(やること)
1. バレエのバリエーションについての本文によると、キトリの第3幕のバリエーションでは何を持って踊るか。
2. バレエのバリエーションについての本文から、「振り付けの難易度も低めなうえ、踊りの時間も非常に短いです。」で始まり「小学生から中学生くらいから挑戦することが多く、難易低めです。」で終わる部分を一字一句違えずに写し取れ。

#### 掲載本文 ####

いろはちゃんも上達すれば、もちろん踊れるよ。
■目次
バリエーションの意味
バリエーションとは、バレエ演目の中での「ソロ」で踊る曲のことを言います。
女性が1人で踊る曲は、とてもたくさんの種類があることに由来しています。
フランス語でヴァリシオンと言うこともありますが、日本では英語読みのバリエーションが主に使われています。
バリエーションは曲によって、大まかな振り付けが決まっています。
それぞれのバリエーションには見どころとなる技やポーズなどがあるのも特徴です。
多少アレンジを加えて変化させることはありますが、基本的な構成や技はみな同じになります。
有名なバリエーション一覧と見どころ
難易度…低め
キューピットのバリエーション
https://youtu.be/wG2SXm7TZiM
ドン・キホーテの夢の場面に登場する有名なバリエーションです。
キャラクター性の強い個性的な踊りで、子供からの人気も高い踊り。
振り付けの難易度も低めなうえ、踊りの時間も非常に短いです。
初心者が挑戦しやすい曲ですが、テンポが速いのでしっかり音に乗ることが大切です。
ペザントのバリエーション
ジゼルの第1幕で踊られるバリエーションです。
特別大きな見せ技はありませんが、可愛らしく軽やかな振り付けが特徴です。
小学生から中学生くらいから挑戦することが多く、難易低めです。
フロリナ姫のバリエーション
眠れる森の美女、第3幕で登場するブルーバードとフロリナ姫のバリエーションです。
エシャッペやパッセなど、初歩的なステップが多いので難易度は低めです。
しかし、初歩的なステップだからこそ美しく軽やかに表現しないと、つまらない踊りになりがちなので、表現力が求められるバリエーションでもあります。
オーロラ姫のバリエーション・第3幕
眠れるの森の美女より、第3幕のオーロラ姫のバリエーションです。
バリエーションに初挑戦する人や、初めてのコンクールなどに使われるバリエーションです。
バリエーションの中では、最も定番というイメージがあり、有名です。
難易度は低めですが、最後にピケターンの1周があります。
キトリのバリエーション・第3幕
ドン・キホーテ第3幕、キトリの結婚式でのバリエーションです。
こちらは扇子を持ってダイナミックにジャンプをする振り付けが特徴です。
めでたいシーンの明るい曲なので、元気に踊るのがポイント。
それほど難易度は高くありません。
ジャンプが得意な人や、アクティブな踊りに挑戦したい方向けです。
難易度…中
スワニルダのバリエーション
コッペリアに登場するスワニルダのバリエーション。
スワニルダのかわいらしい帽子と、白いチュチュが印象的です。

#### 保存された項目 ####

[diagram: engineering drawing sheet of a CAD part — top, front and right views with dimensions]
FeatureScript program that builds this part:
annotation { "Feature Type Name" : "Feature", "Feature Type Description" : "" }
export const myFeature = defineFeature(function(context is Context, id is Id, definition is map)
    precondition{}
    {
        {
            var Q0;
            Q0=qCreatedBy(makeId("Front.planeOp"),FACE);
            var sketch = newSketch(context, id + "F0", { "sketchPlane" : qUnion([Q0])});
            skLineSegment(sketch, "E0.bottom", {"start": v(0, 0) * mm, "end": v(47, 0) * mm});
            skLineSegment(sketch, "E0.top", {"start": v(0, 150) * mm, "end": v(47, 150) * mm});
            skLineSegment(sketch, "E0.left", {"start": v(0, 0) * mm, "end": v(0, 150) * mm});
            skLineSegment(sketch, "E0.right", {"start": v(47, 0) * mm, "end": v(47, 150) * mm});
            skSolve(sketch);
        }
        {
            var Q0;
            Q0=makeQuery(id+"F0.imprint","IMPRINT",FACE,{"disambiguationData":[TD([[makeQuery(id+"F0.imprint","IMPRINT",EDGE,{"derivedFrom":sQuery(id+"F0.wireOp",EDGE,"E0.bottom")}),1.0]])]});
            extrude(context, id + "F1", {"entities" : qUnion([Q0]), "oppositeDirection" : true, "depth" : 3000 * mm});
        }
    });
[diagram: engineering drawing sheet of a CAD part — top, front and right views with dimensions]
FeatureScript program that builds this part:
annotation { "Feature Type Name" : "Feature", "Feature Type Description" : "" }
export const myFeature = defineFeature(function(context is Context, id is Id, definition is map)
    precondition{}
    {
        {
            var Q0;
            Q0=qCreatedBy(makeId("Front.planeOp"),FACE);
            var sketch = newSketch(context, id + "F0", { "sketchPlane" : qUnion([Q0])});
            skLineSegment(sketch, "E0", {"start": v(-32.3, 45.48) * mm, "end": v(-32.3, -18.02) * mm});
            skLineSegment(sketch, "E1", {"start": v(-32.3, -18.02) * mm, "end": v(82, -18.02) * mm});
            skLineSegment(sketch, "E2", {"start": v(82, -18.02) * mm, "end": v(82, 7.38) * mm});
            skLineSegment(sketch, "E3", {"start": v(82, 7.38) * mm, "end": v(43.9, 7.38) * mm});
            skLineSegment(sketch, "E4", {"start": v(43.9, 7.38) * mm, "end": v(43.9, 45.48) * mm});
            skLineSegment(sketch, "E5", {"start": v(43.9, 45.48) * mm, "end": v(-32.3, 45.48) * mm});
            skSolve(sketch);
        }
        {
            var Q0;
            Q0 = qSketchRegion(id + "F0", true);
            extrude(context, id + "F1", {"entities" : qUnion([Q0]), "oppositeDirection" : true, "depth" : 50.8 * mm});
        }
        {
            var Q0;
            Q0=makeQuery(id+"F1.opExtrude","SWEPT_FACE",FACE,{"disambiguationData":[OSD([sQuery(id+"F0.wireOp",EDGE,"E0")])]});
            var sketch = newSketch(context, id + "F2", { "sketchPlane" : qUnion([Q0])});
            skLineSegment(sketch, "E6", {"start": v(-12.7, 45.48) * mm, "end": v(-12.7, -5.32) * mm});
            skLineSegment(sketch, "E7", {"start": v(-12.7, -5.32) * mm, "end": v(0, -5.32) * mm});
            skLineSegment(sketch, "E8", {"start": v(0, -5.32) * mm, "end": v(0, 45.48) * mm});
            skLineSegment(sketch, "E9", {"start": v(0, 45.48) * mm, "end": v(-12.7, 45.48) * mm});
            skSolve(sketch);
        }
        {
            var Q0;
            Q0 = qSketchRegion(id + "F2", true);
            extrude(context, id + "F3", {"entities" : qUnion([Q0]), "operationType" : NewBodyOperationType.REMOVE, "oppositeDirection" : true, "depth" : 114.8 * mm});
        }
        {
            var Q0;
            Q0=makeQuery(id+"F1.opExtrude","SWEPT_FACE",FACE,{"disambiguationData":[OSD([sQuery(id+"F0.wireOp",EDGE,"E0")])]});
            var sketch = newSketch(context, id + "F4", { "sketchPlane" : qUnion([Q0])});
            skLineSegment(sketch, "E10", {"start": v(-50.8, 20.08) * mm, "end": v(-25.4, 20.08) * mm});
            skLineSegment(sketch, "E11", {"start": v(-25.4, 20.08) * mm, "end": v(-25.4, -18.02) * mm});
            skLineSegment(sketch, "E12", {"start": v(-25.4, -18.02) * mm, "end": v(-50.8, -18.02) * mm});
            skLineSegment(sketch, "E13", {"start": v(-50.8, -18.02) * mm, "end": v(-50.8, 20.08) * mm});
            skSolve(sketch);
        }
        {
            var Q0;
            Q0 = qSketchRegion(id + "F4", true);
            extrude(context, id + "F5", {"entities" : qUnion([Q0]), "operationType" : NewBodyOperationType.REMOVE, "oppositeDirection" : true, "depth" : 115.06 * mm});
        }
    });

####

(課題別の答え)
1. 扇子

2.
振り付けの難易度も低めなうえ、踊りの時間も非常に短いです。
初心者が挑戦しやすい曲ですが、テンポが速いのでしっかり音に乗ることが大切です。
ペザントのバリエーション
ジゼルの第1幕で踊られるバリエーションです。
特別大きな見せ技はありませんが、可愛らしく軽やかな振り付けが特徴です。
小学生から中学生くらいから挑戦することが多く、難易低めです。